Because of that, the tracks that dig into the mythos of SOTB, such as “Oriole Magic” and “Late Night Movie Show,” they’re the tracks that stand out to me as favorites and choice cuts. The album is conceptual, but highly personal. Everything about it was deliberately done to present the project as both a love letter to Baltimore, but also as a “day in the life” project and what happens when a good thing starts to devolve into hell. 
The project opens with “Take You There,” a bouncy, triumphant track that announces that it feels “good to be home again.” For about 75% of this album, it did feel good to be back at rapping and back into a Baltimore vibe. I had a chance to get back to my roots and showcase what made Baltimore such a vibrant, eclectic city. However, by the end of the album, that “good feeling to know” has dissipated into a dark despair. To be honest, BCB is probably darker than even Unhinged. At least with Unhinged, you expected it to be dark; it was the project recorded in the aftermath of my mom’s death. 
However, with BCB, the gradual shift from happy-go-lucky to a man clawing his way out of a self-made abyss, it’s reflective of my mental health struggles. Additionally, it’s dark to hear a guy lying to himself on tracks like “WBFF” in saying that things are going well when the world he knows is crumbling around him.
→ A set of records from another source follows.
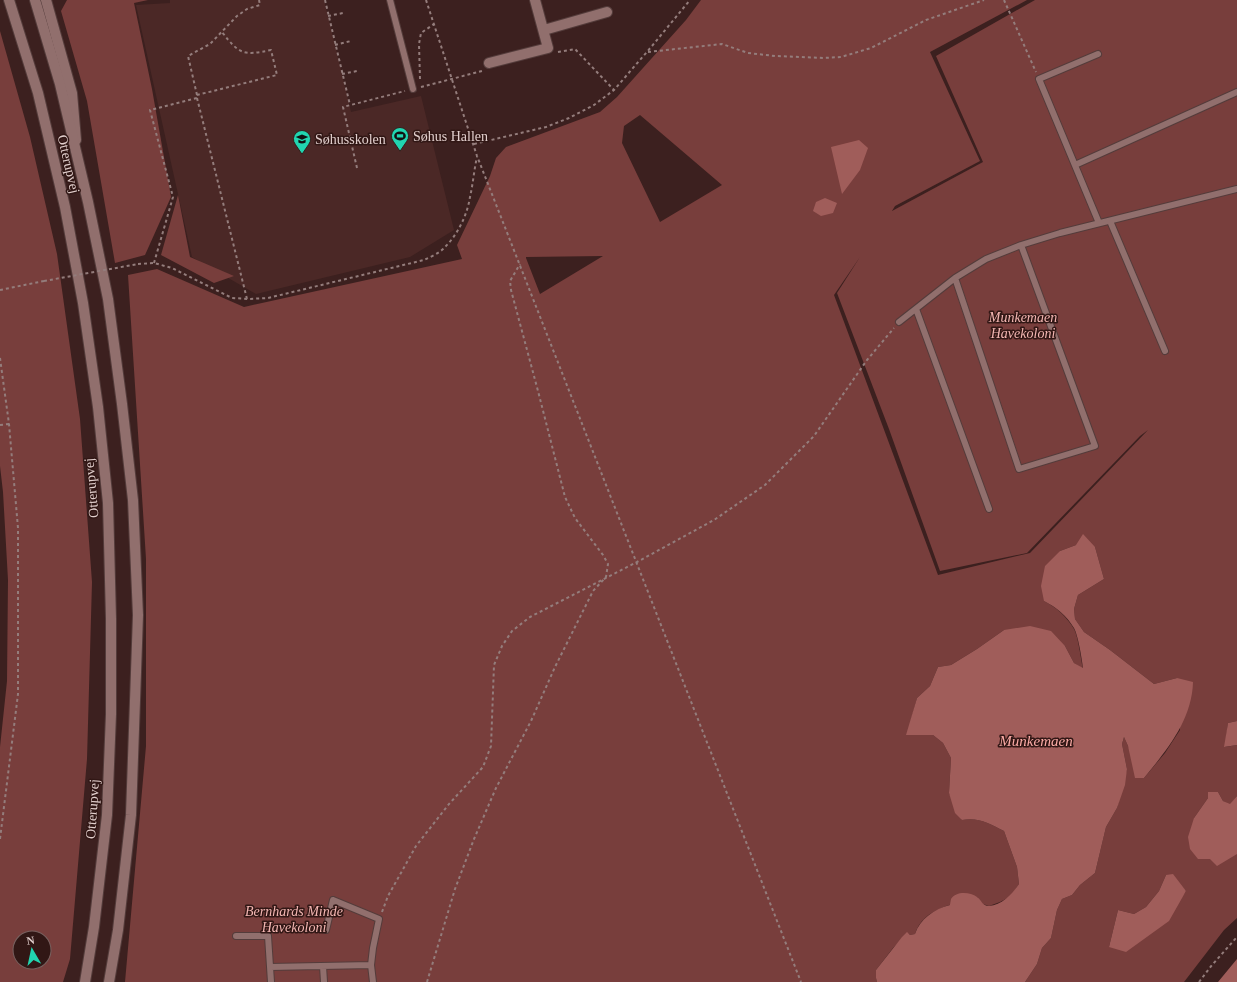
<svg xmlns="http://www.w3.org/2000/svg" width="1237" height="982" viewBox="0 0 1237 982" font-family="'Times New Roman',serif">
<rect width="100%" height="100%" fill="#3c201f"/>
<path fill="#4b2826" d="M170,0h154l27,112 70,-16 33,134 -44,27 -154,37 -64,-37 -56,-252 34,-2z"/>
<path fill="#783e3c" fill-rule="evenodd" d="M67,0h81l-14,3 18,86 19,108 -26,58 -30,8 -28,-162 -26,-90z
M701,0h326l-97,52 50,109 -85,45 -3,5 91,-49 -47,-106 99,-56h202v721l-9,2 -3,24 12,-2v51l-7,9 -7,-4 -5,-9 -10,6 -14,20 43,36v64l-13,12 -40,52h-159l12,-18 5,-16 9,-10 6,-28 5,-11 10,-4 8,-10 15,-12 11,-46 11,-19 10,-39 -5,-25 2,-7 4,9 16,32 21,-25 15,-23 -3,-52 -23,6 -44,-34 -26,-18 -9,-13 -1,-10 4,-14 26,-16 -9,-32 -19,-2 -16,6 -16,50c12,6 23,16 30,28 4,7 7,30 9,40l-9,-6 -9,-17 -61,-16 -27,19 -26,16 -13,2 -8,19 -13,12 -10,37h26l10,8 8,15 -2,35 13,27c16,-3 27,3 42,11l13,36 2,17 -8,12 -11,6 -11,4 -6,-2 -6,-7c-23,7 -54,11 -62,37l-5,1 -3,-2 -14,15 -17,22v8l1,4h-752l21,-236v-187l-18,-284 29,-6 87,38 218,-48 -5,-14 33,-69 6,-18 10,-11 94,-35 17,-15 69,-77zM640,115l82,70 -62,37 -38,-79 2,-17zM603,256l-63,38 -14,-36v-1zM860,257l-23,36 52,136 51,142 87,-18 113,-117 8,-6 -118,123 -92,22 -104,-280zM1166,875l20,16 -7,10 -70,46 9,-37 16,4 12,-7 13,-16z
M0,31l30,106 27,117 23,165 12,163 -5,177 -17,200 -7,23h-63v-235l7,-66 1,-101 -5,-88 -3,-26zM20,938h24v24h-24z
M178,195l12,62 44,19 -20,7 -53,-28z"/>
<path fill="#a05d5a" d="M859,140l9,8 -8,22 -18,24 -11,-47z
M825,198l12,5 -4,10 -12,3 -8,-5 3,-9z
M1083,534l12,13 9,32 -26,16 -4,14 1,10 9,13 26,18 44,34 23,-6 16,4c-1,38 -26,68 -49,96h-9l-7,-32 -4,-9 -2,7 5,25 -2,16 -8,23 -11,19 -11,46 -15,12 -8,10 -10,4 -5,11 -6,28 -9,10 -5,16 -12,18h-148l-1,-4v-8l26,-33 5,-5 3,3 5,-1c5,-15 19,-25 35,-29 0,0 1,-6 1,-6 5,-8 19,-7 26,-2 5,3 5,9 12,9 13,-1 23,-12 30,-22l-2,-17 -13,-36c-15,-8 -26,-14 -42,-11l-7,-7 -6,-20 2,-35 -8,-15 -10,-8h-27l11,-37 13,-12 8,-19 13,-2 26,-16 27,-19 26,-4 21,5 14,15 9,17 9,5c-1,-9 -5,-33 -9,-40 -7,-12 -18,-21 -30,-27l-3,-15 4,-20 15,-15 16,-6z
M1237,721v24l-13,2 4,-24z
M1208,792h10l5,9 7,3 7,-8v58l-20,12 -7,-7h-12l-8,-10 -2,-12 6,-19 14,-20z
M1173,874l13,17 -17,30 -43,31 -17,-5 9,-37 16,4 12,-7 13,-16 7,-16z
M1237,959v23h-19z"/>
<g fill="none" stroke-linecap="round" stroke-linejoin="round">
<defs>
<path id="service" d="M390,0l23,89
M1098,54l-59,25 60,144
M1075,165l162,-73
M1110,221l55,130
M955,278l64,191 76,-23 -74,-201
M916,309l73,200
M899,322l56,-44 31,-19 35,-14 39,-12 177,-44
M326,930l7,-30 46,19 -6,29 -2,17 2,17
M236,936h32l3,46
M323,966l1,16
M270,967l101,-2"/>
<path id="minor" d="M544,30l63,-18
M489,63l59,-15 -13,-48"/>
<path id="tertiary" d="M46,0l26,93 4,47"/>
<path id="secondary" d="M9,0l29,93 27,114 18,96 15,104 10,96 3,116v95l-4,101 -13,112 -9,55
M35,0l25,84 28,118 20,97 14,105 11,96 5,115 -7,200 -13,115 -9,52"/>
</defs>
<use href="#service" stroke="#543c3b" stroke-width="8"/>
<use href="#minor" stroke="#543c3b" stroke-width="12"/>
<use href="#tertiary" stroke="#543c3b" stroke-width="12"/>
<use href="#secondary" stroke="#543c3b" stroke-width="12"/>
<path stroke="#947d7c" stroke-width="2" stroke-dasharray="3 3" stroke-linecap="butt" d="M325,0l25,105
M426,0l51,156 324,826
M1004,0l32,72
M328,16l15,-3
M335,45l16,-4
M558,52l17,-3 39,41
M648,52l74,-8 26,9 27,3 48,2 18,-1 30,-9 55,-28 58,-20
M342,74l15,-3
M420,79l-1,-35 2,-11 13,-9
M421,87l61,-16
M197,95l-9,-39 22,-12 27,-28 10,-7 13,-4 -1,-5
M197,98l50,201
M474,144l72,-17 23,-9 25,-13 20,-15 38,-44 38,-46
M357,168l-14,-61 62,-16
M154,263l19,-66 -23,-87 47,-12v-3l80,-20 -6,-25c-28,6 -32,4 -49,-18
M138,264l16,-1 18,5 60,30 17,1 19,-1 156,-38c6,-3 14,-6 19,-11 14,-13 24,-33 27,-52 3,-13 4,-27 7,-40
M0,290l44,-9
M0,358l9,66 9,104v166l-18,145
M0,425l9,-1
M382,912l6,-16 28,-50 33,-42 34,-37 8,-21 3,-81 8,-19 10,-15 18,-14 107,-55 77,-42 51,-35 49,-49 53,-76 27,-32
M427,982l28,-93 19,-50 22,-51 35,-67 24,-54 38,-76 13,-14 2,-13 -5,-9 -28,-37 -10,-21 -27,-106 -27,-101 -1,-9 10,-17
M1199,982l13,-17 25,-28"/>
<use href="#service" stroke="#916f6d" stroke-width="6"/>
<use href="#minor" stroke="#916f6d" stroke-width="10"/>
<use href="#tertiary" stroke="#916f6d" stroke-width="10"/>
<use href="#secondary" stroke="#916f6d" stroke-width="10"/>
<path stroke="#947d7c" stroke-width="2" stroke-dasharray="3 3" stroke-linecap="butt" d="M44,281l94,-17"/>
</g>
<defs>
<symbol id="stadium-pin" viewBox="-11 -11 22 30"><path d="M0 17L-7.5 6A9.5 9.5 0 1 1 7.5 6Z" fill="#21d5b0" stroke="#311715"/><path d="M0-5a6.5 5 0 1 0 0 10a6.5 5 0 1 0 0-10ZM-3.5-1.8h7v3.6h-7Z" fill="#111"/></symbol>
<symbol id="school-pin" viewBox="-11 -11 22 30"><path d="M0 17L-7.5 6A9.5 9.5 0 1 1 7.5 6Z" fill="#21d5b0" stroke="#311715"/><path d="M0-5L7-2L0 1L-7-2ZM-4 1L0 2.5L4 1V4Q0 6-4 4Z" fill="#111"/></symbol>
</defs>
<g fill-rule="evenodd">
<use href="#stadium-pin" x="390" y="126" width="20" height="27"/>
<use href="#school-pin" x="292" y="129" width="20" height="27"/>
</g>
<g text-anchor="middle" stroke-width="3" stroke-linejoin="round" paint-order="stroke">
<g font-size="14" fill="#e2cfcd" stroke="#311715" text-anchor="start">
<text x="413" y="141">Søhus Hallen</text>
<text x="315" y="144">Søhusskolen</text>
</g>
<g font-size="14" fill="#e2cfcd" stroke="#311715">
<text transform="translate(69 164) rotate(77)" y="5">Otterupvej</text>
<text transform="translate(91 488) rotate(-95)" y="5">Otterupvej</text>
<text transform="translate(92 809) rotate(-86)" y="5">Otterupvej</text>
</g>
<g font-size="14" font-style="italic" fill="#f3b6b2" stroke="#311715">
<text x="1023" y="322">Munkemaen<tspan x="1023" dy="16">Havekoloni</tspan></text>
<text x="294" y="916">Bernhards Minde<tspan x="294" dy="16">Havekoloni</tspan></text>
</g>
<g font-size="15" font-style="italic" fill="#fbaba6" stroke="#311715">
<text x="1036" y="746">Munkemaen</text>
</g>
</g>
<g transform="translate(32 950) rotate(351)"><circle r="19" fill="#311715" stroke="#78615f"/>
<path d="M0-3L7 15L0 10L-7 15Z" fill="#21d5b0"/>
<text y="-6" font-size="11" font-weight="bold" text-anchor="middle" fill="#e2cfcd">N</text>
</g>
</svg>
And it makes the downfall that much more poignant. 
That’s why the album ended on the Mama Young-aided skit “Missed Calls, Missed Chance?” As mentioned before, I finished the album around the time of my mom’s death and I felt it was appropriate, for the dark turns in the album, to have my mother call me and tell me to stop acting like a damned fool. That message was recorded on a night where I completely lost myself to alcohol (one of the reasons why I don’t drink like I used to is because of that night that I won’t talk much about on here) and mental illness.
People will often tell me that Songs For… was my best album because it was introspective and emotional as hell. However, I want to point those people to this project. It’s even more introspective and deals with even more than S4 did, from an emotional standpoint. There’s a plethora of internal and external conflict and it’s just a dope love letter that doubles as a cry for help. So, if you’ve never checked out BCB, do so above and remember: support dope music in all its forms.